That said, it is important to be cognizant of exactly what is being claimed here. The argument is not that positive amour-propre cancels out the bad or “inflamed” sort.6 Indeed, in Emile, Rousseau asserts that the negative form of amour-propre is still the most common, and that “it rarely does good without evil.”7 Rather, it is argued only that it is possible to create a rational, moral being out of the inclination to be admired by others. The prospect of avoiding or transcending “inflamed” amour-propre is still an open question of which many of the new “Rousseauists” disagree. Dent is largely confident that negative amour-propre can be overcome (though he concedes that Rousseau “was sharply aware of the potential for damage…”)8, while Cooper and Neuhouser less so. Cooper correctly notes that “amour-propre never stops being dangerous—indeed, potentially calamitous—and hence needs to be sternly and thoroughly governed,”9 and suggests that Rousseau’s own attempt to transcend it is not plausible for an overwhelming portion of the population. Neuhouser agrees, asserting that “the highly unusual and demanding conditions that these solutions to the problem of evil presuppose—not merely a godlike legislator and an improbably wise tutor but also a complete wiping of the historical slate (in the case of politics) and total seclusion from the particular bonds of family (in the case of education)—must make us wonder exactly what kind of possibility Rousseau takes himself to be demonstrating.”10

While there is no doubting Rousseau’s apparent fatalism, there is a mid-level critique concerning amour-propre that stands between Dent’s unjustifiable optimism and Neuhouser’s pessimism that may be of more practical interest. Lawgivers and governors aside, at the core of Rousseau’s discussions of both the negative and positive form of amour-propre is a forceful cultural critique. For Rousseau, amour-propre is fundamentally about the construction of individual identity. He wants to know how a person becomes a self. The process of identity formation or becoming a self is not merely a social process, i.e. identities are formed in relation to other individuals, but a cultural one.

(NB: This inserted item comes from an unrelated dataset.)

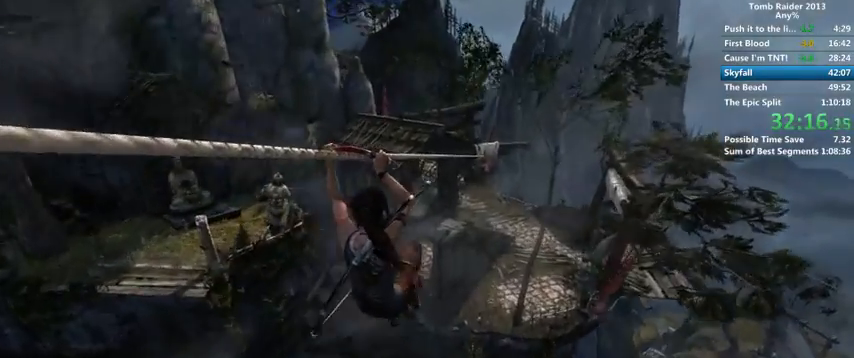
{"keys": [], "mouse": [], "events": []}
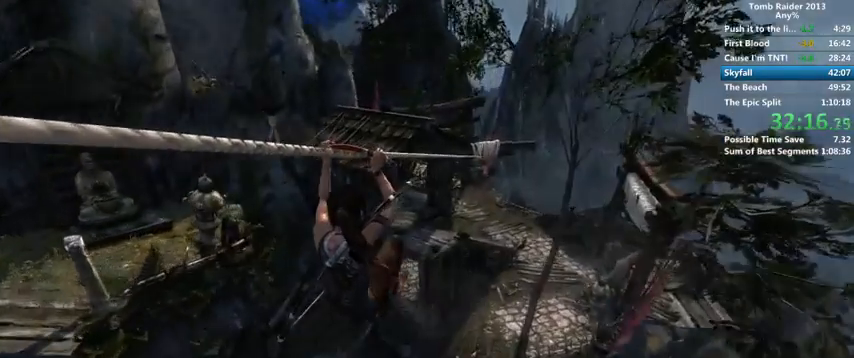
{"keys": [], "mouse": [], "events": []}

The criterion by which a person is defined, and indeed the importance of individuality itself, is set by cultural mores.

In Rousseau’s works, it is easy enough to discern the cultural mores that he found so troubling. He repeatedly attacks the urban, Enlightenment centers in eighteenth-century Europe. He believed they were factories for amour-propre. His own experiences taught him that in cities the importance of the individual was elevated to dangerous levels. Everyone was to be defined and rewarded according to their talents and achievements. The individual became bigger and bigger while collective identities such as religion and nationality were ridiculed as superstitious and old-fashioned. This unrelenting attention on the individual made it so people could not stop thinking about themselves and how they stacked up against their neighbors.

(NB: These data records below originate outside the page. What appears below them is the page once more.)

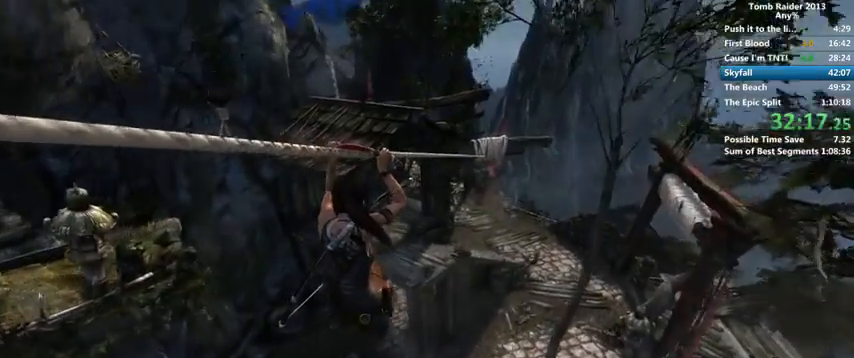
{"keys": ["w"], "mouse": [], "events": [[100, "w", "down"]]}
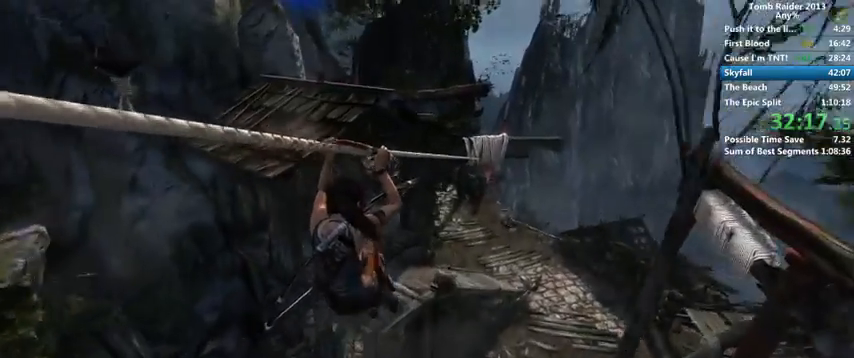
{"keys": ["w"], "mouse": [], "events": []}
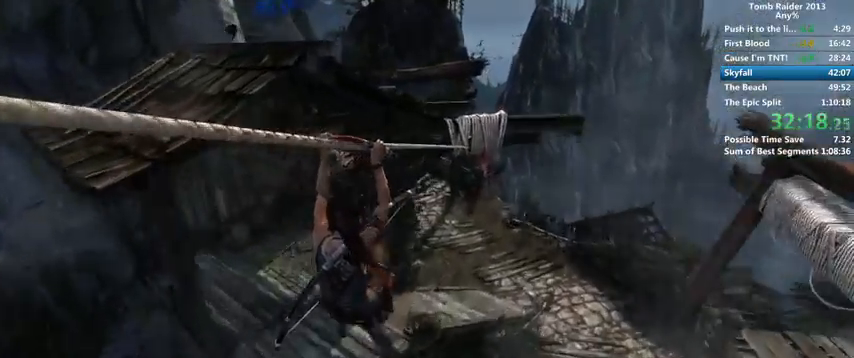
{"keys": ["w"], "mouse": [], "events": []}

In defining the urban mores as one of the primary factors inflaming amour-propre, Rousseau at the same time suggests a possible remedy: leave the city. If amour-propre cannot be eliminated, it can be moderated or even re-channeled a healthier collective form, e.g. patriotism. As Cooper remarks, people “can retreat into the rustic simplicity of country life and so liberate themselves from a good part of their feverish amour-propre.”11 Unfortunately, Cooper never follows up on this one sentence, and does not develop the argument. This essay contends that this partial solution is a good deal more effective than he or even Rousseau imagines, and should be considered the best practical advice that can be found in Rousseau’s works.
Amour-Propre and the Self

Rousseau’s first in-depth description of amour-propre comes from the “competition for esteem” passage in the Second Discourse:

It became customary to assemble in front of the Cabins or around a large Tree: song and dance, true children of leisure, became the amusement or rather the occupation of idle men and women gathered in a crowd. Everyone began to look at everyone else and to wish to be looked at himself, and public esteem acquired a price. The one who sang or danced best; the handsomest, the strongest, the most skillful, or the most eloquent came to be the most highly regarded, and this was the first step at once toward inequality and vice: from these first preferences on one side were born vanity and contempt, on the other shame and envy; and the fermentation caused by these new leavens at last produced compounds fatal to happiness and innocence.”12
This passage is complicated, and there will be no attempt try to unpack all of it. Rather, I would like to draw attention to the process of identity formation implied in it. According to Rousseau’s narrative, when people began to live in close proximity with one another, they become a condition of each other’s existence. They begin to pay attention to others, i.e. how others look to them and they imagine how they might appear to others, and begin to judge one another and themselves. Importantly, this constant social interaction paves the way for the development of individual identities. The judgments that people make of one another solidify, and everyone comes to have a public reputation—they develop social selves that form the core of their identity and self-conception.13 To take two of Rousseau’s examples, people are not merely singing and dancing. They are becoming singers and dancers. More accurately, they are becoming good or bad singers and dancers.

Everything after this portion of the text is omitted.